Four plays after the flag, Wester got free on a crossing route with 58 seconds left, Sanders found him, and the former outran the CSU secondary for a 34-yard touchdown. The jaunt pushed the Buffs’ cushion to 13-3 and capped arguably the most complete half of the Deion Sanders Era at CU.
“Nobody cares about balance until you get your butt kicked,” the elder Sanders said after the game. “That’s the only time you really care about balance.”
While the home crowd begged to see BFN veering from the safe approach, his aggression backfired on the hosts’ initial drive of the second half.

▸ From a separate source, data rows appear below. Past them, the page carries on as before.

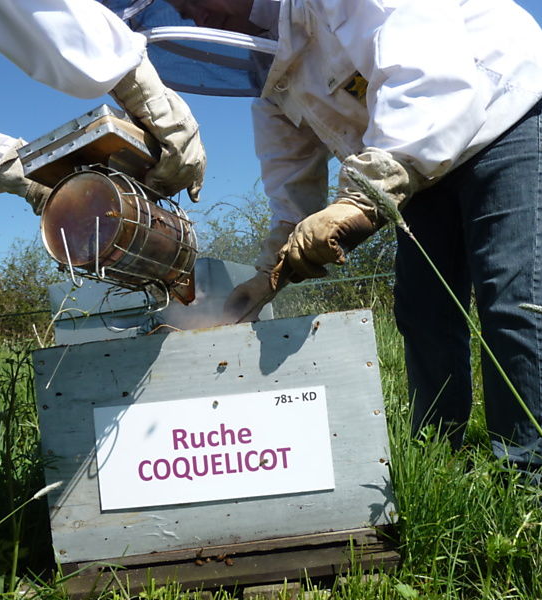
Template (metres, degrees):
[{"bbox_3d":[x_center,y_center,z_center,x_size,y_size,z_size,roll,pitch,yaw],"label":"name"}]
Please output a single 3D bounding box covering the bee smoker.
[{"bbox_3d":[-0.168,-0.094,0.730,0.123,0.198,0.251,-21,-12,16],"label":"bee smoker"}]

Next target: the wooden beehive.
[{"bbox_3d":[-0.079,0.225,1.068,0.500,0.352,0.550,-6,-2,0],"label":"wooden beehive"}]

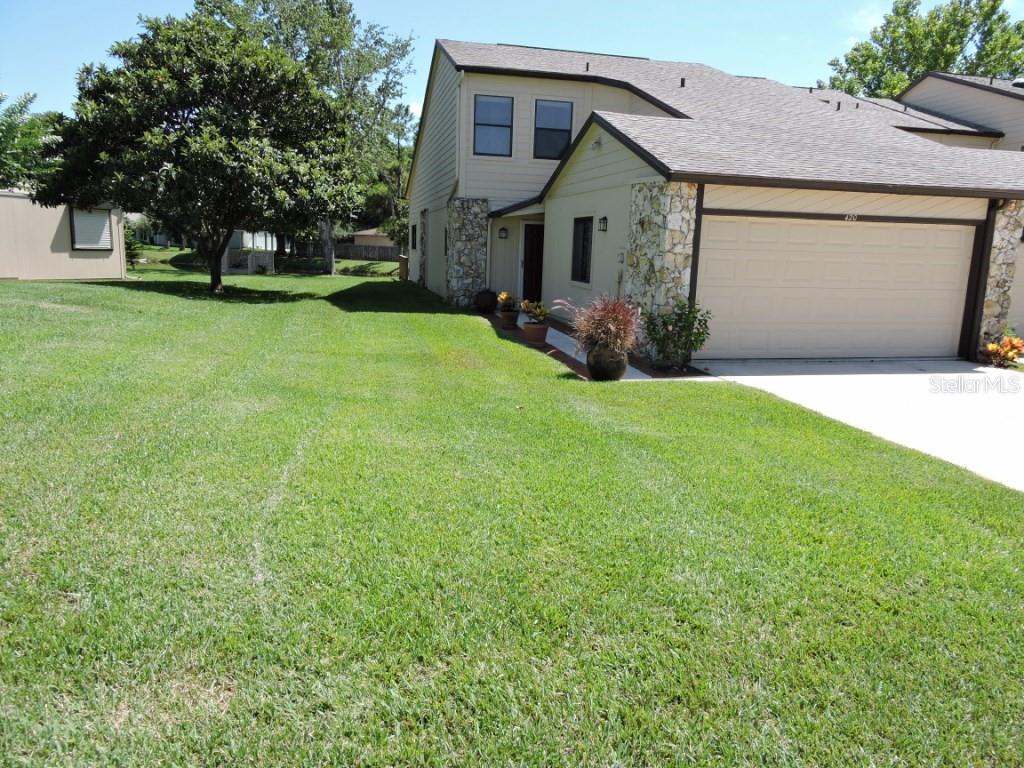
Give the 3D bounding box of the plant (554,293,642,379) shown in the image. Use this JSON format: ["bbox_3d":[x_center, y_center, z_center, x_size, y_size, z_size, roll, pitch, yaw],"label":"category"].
[{"bbox_3d":[1.067,-0.579,8.863,1.000,1.020,0.920,-1,10,-12],"label":"plant"}]

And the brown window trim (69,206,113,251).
[{"bbox_3d":[-13.294,-4.912,22.500,0.100,1.400,1.450,4,10,16],"label":"brown window trim"}]

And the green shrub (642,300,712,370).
[{"bbox_3d":[2.378,-0.720,10.169,0.950,0.920,0.820,-1,10,-12],"label":"green shrub"}]

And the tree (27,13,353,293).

On second-and-9 from the CSU 4, the Rams QB scrambled right in his own end zone and fired a ball over the middle of the field that was intercepted by CU’s Preston Hodge at the 20, with the latter’s 8-yard runback gifting the Buffs the ball at the CSU 12.
The younger Sanders zipped a 2-yard slant to Hunter for a score two plays after that to push CU’s lead to 20-3 and make the rest of the evening academic.
Not that it stopped Sanders and the Buffs, up 19 with 2:55 left, from throwing it five times in their last seven plays.
“As long as the other team is trying to score, we’re trying to score,” Coach Prime said. “That’s my rule.”
Jay Norvell’s Rams, conversely, ran it 31 times, threw it 39 times, and rarely seemed to get out of second gear. Unlike his Buffs counterpart, Fowler-Nicolosi started tentative and stayed there, rolling out sometimes by design, and usually for safety.
“We wanted to play aggressive and we did at times,” Norvell told reporters after the game. “We’ll look at the film and see. It’s hard to say. Whenever you don’t win, you don’t like what you did. I’m not happy with it right now.”
The Rams were salty before the game and chatty during it. But the last word belonged to Hunter and the scoreboard. Not necessarily in that order.